University of Cincinnati Corrections Institute
In July 2020, Dr. Edward Latessa retired from the School of Criminal Justice at the University of Cincinnati. Although he remains the Director of the University of Cincinnati Corrections Institute (UCCI), we wanted to take a moment to highlight some of his many achievements. The following was written by one of our Research Fellows who has worked with Ed for the past 25 years.
Affectionately called “Eddie” by his family, Ed Latessa was born and raised in Youngstown, Ohio. Ed would often say that growing up in Youngstown made him appreciate how he could have easily ended up on the other side of the criminal justice system. Ed credits his Uncle Tom for his academic success, remarking that he would never have graduated college, much less earned a doctorate from the Ohio State University, without his involvement.
Ed left Ohio for only a short time when he worked as an Assistant Professor in the Criminal Justice Department at the University of Alabama, Birmingham.
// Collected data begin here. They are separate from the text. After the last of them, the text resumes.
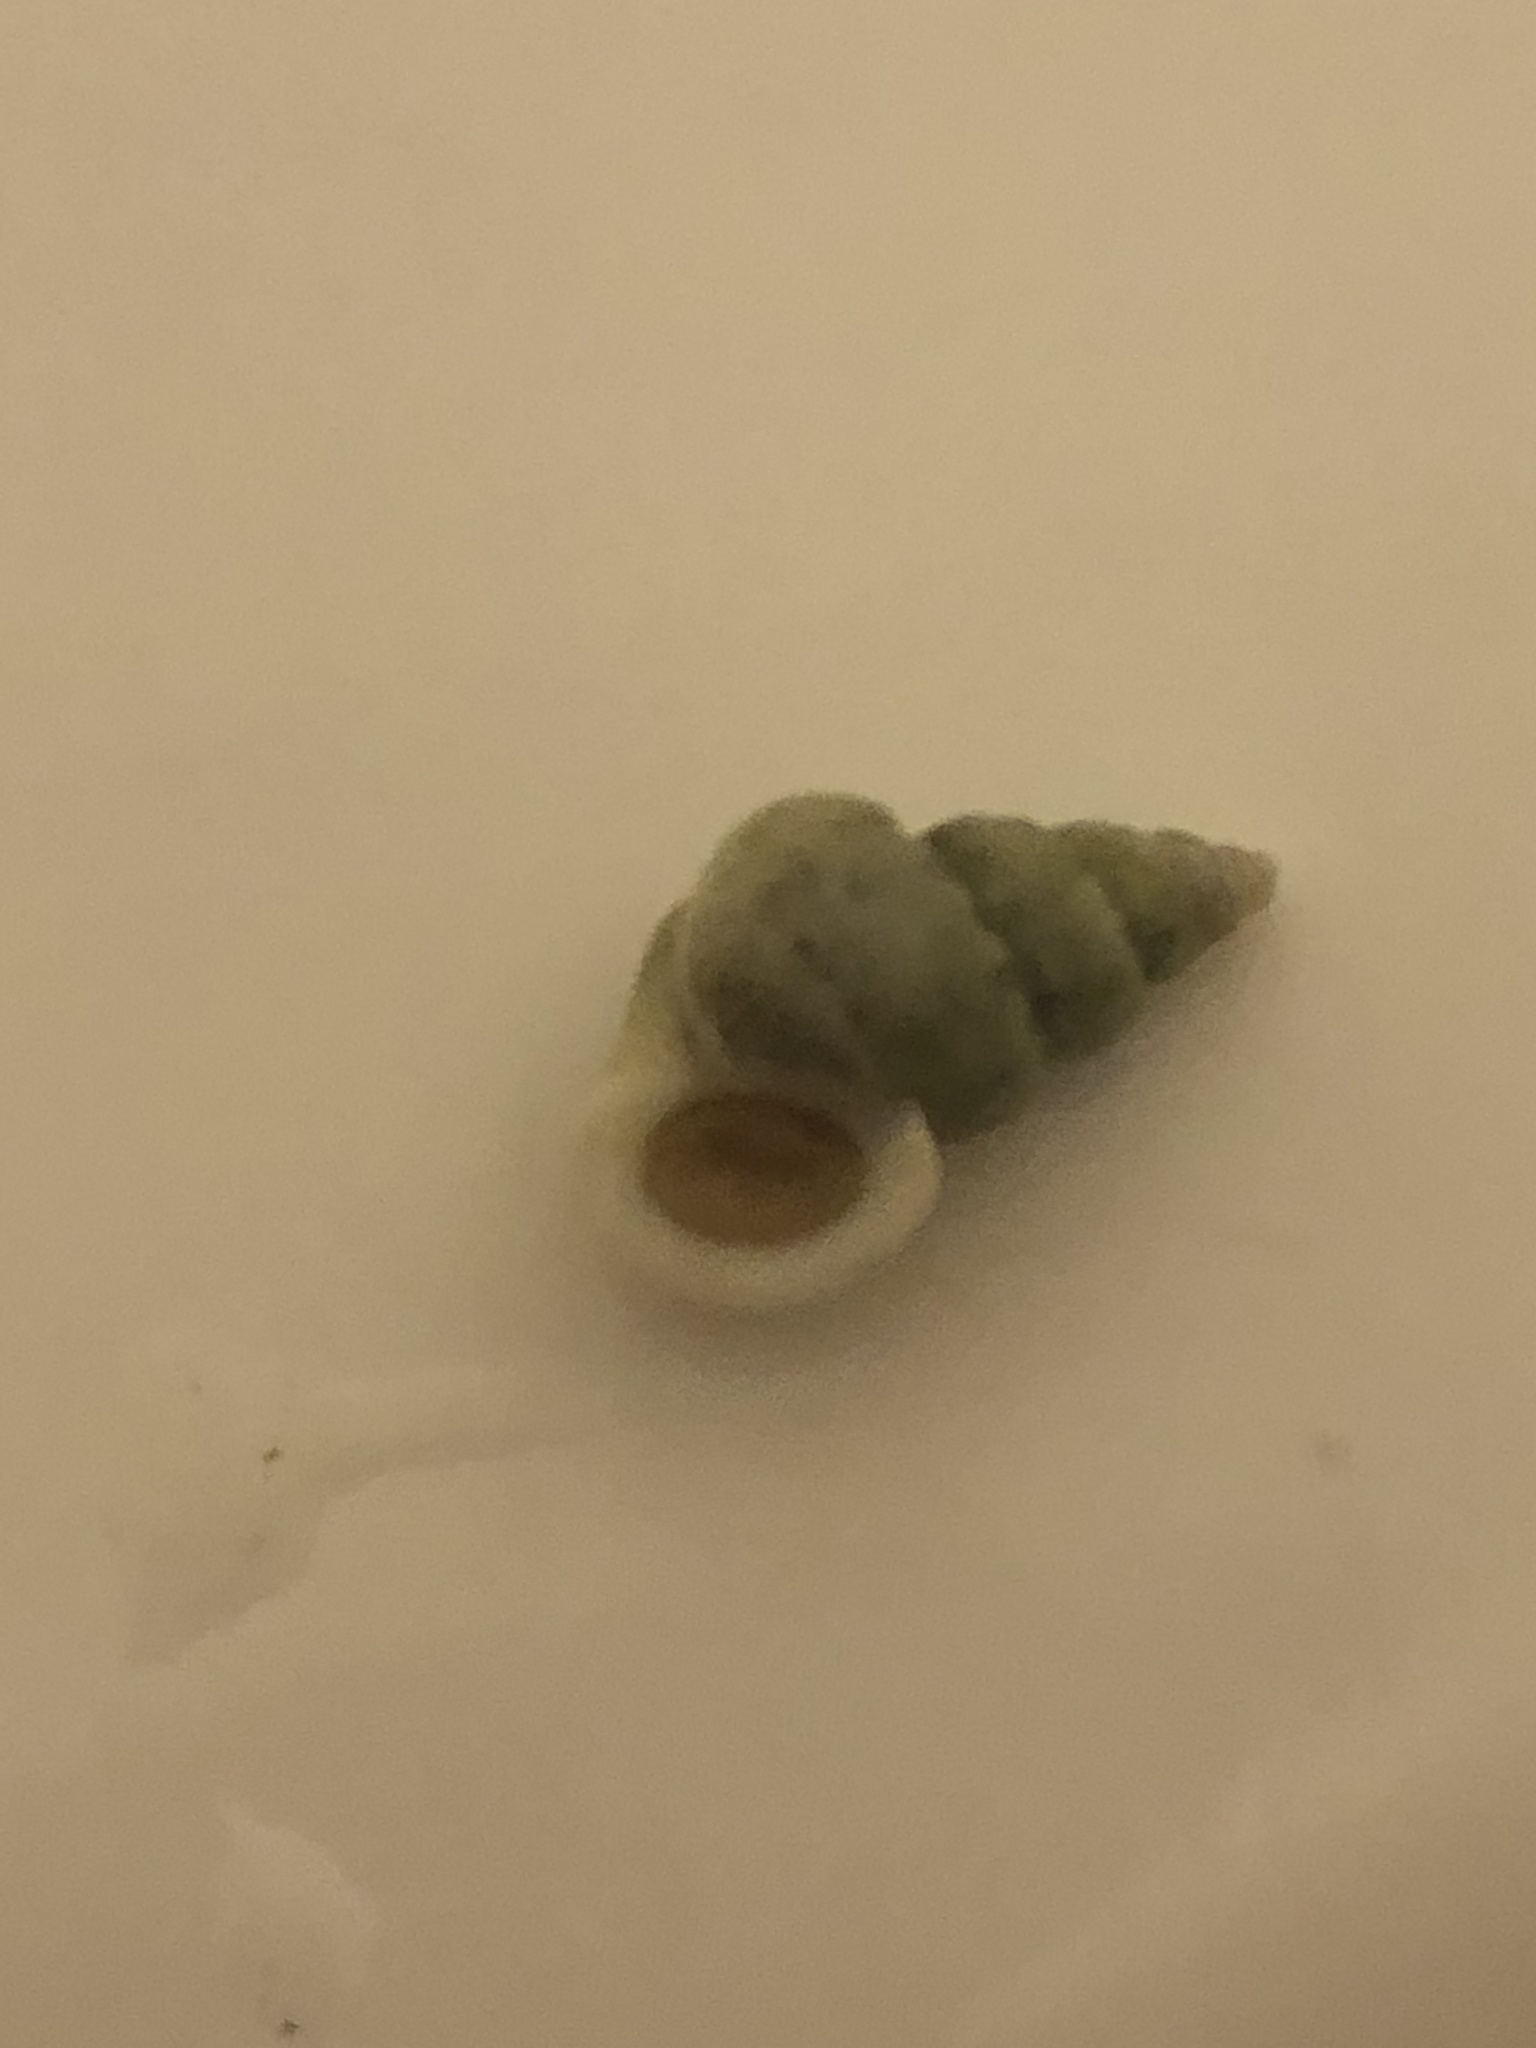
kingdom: Animalia
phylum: Mollusca
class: Gastropoda
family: Epitoniidae
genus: Opalia
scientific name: Opalia funiculata
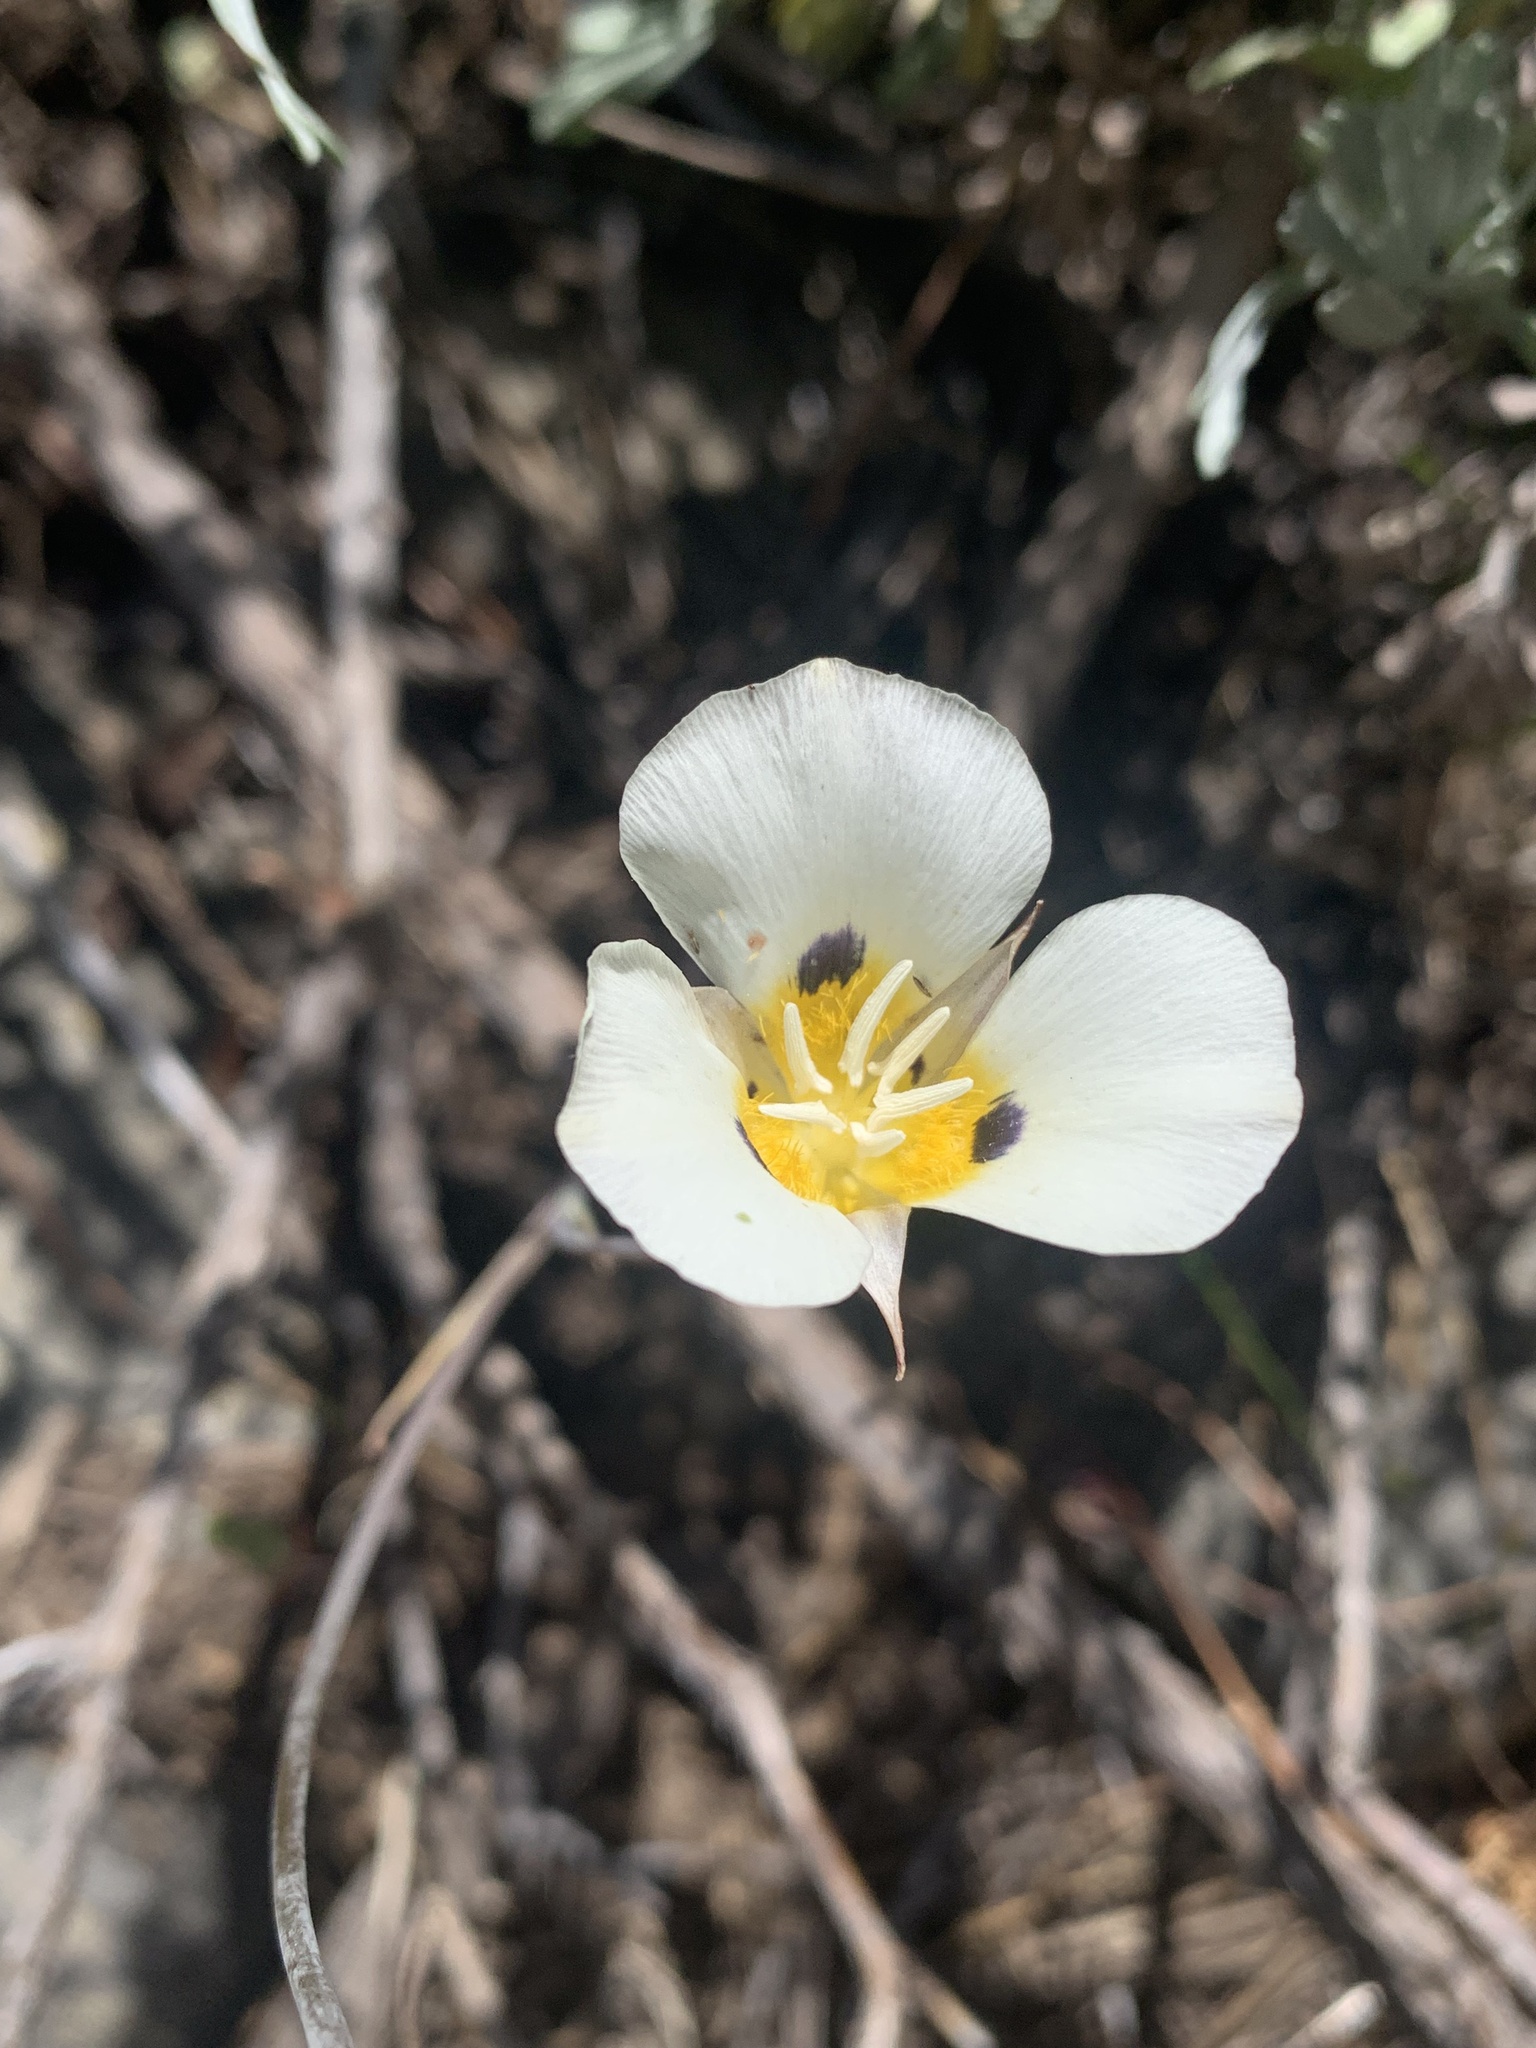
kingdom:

After just one year, he returned to work at the University of Cincinnati in 1980. Within five years he became the Chair of the School of Criminal Justice, a position he held for the next 35 years. The program grew in size and reputation under Ed’s leadership. For example, the criminal justice doctoral program became one of the top 3 programs in the country. At the time of his retirement, the School of Criminal Justice includes 24 award winning full-time faculty and over 40 professional staff working in the centers supported by their external funds. At every step in his career, Ed had a tremendous impact on the field of corrections. And while his publication record alone makes him a giant in the field (with over 10,000 citations!), his true legacy lasts with his commitment to correctional agencies.
2020 Lifetime Achievement Award Recipient ~
Division of Corrections and Sentencing with ASC
Ed started his career during a time when the American correctional system moved towards a punitive philosophy. He knew that these policies were destined to fail and spent his career imploring agencies to abandon practices that were not empirically based, or what he fondly refers to as “horseshit.” His voice found traction on a national stage through his work with the National Institute of Corrections (NIC) in the late 1990s. The NIC hosted a series of trainings for correctional professionals in an effort to translate “best practices” to the field. These trainings included a number of speakers but it was Ed style and humor that made people pay attention.
A gifted public speaker, Ed spent many years traveling across the country, and eventually the world. His desire to improve the correctional system has been unwavering as continues assisting agencies with implementing best practices. Today, there are few correctional systems in this country that have not felt the direct engagement of Ed. As a result, he has been referred to as a pioneer, a founding father, and a force to be reckoned with.
Ed’s impact on the field came into full display during his recent retirement celebration. The virtual celebration, hosted by faculty from the School of Criminal Justice, included an array of speakers from agencies and universities across the country. Many of us watched with adoration as our mentor, colleague, and friend received a number of well-deserved accolades. The collaborative nature of Ed’s work was apparent as administrators and staff discussed the ways in which he impacted their agencies and careers. In reflecting on this ceremony, it is clear that Ed has had a wildly successful career. It is also clear that people appreciate Ed because of his dedication to pursuing a more just and humane criminal justice system. But perhaps what is most important, is that people appreciate and love Ed because of his authenticity. Ed genuinely cares about people and as one speaker so aptly stated “he is everything he appears to be.” Kudos to our director and all that he has accomplished!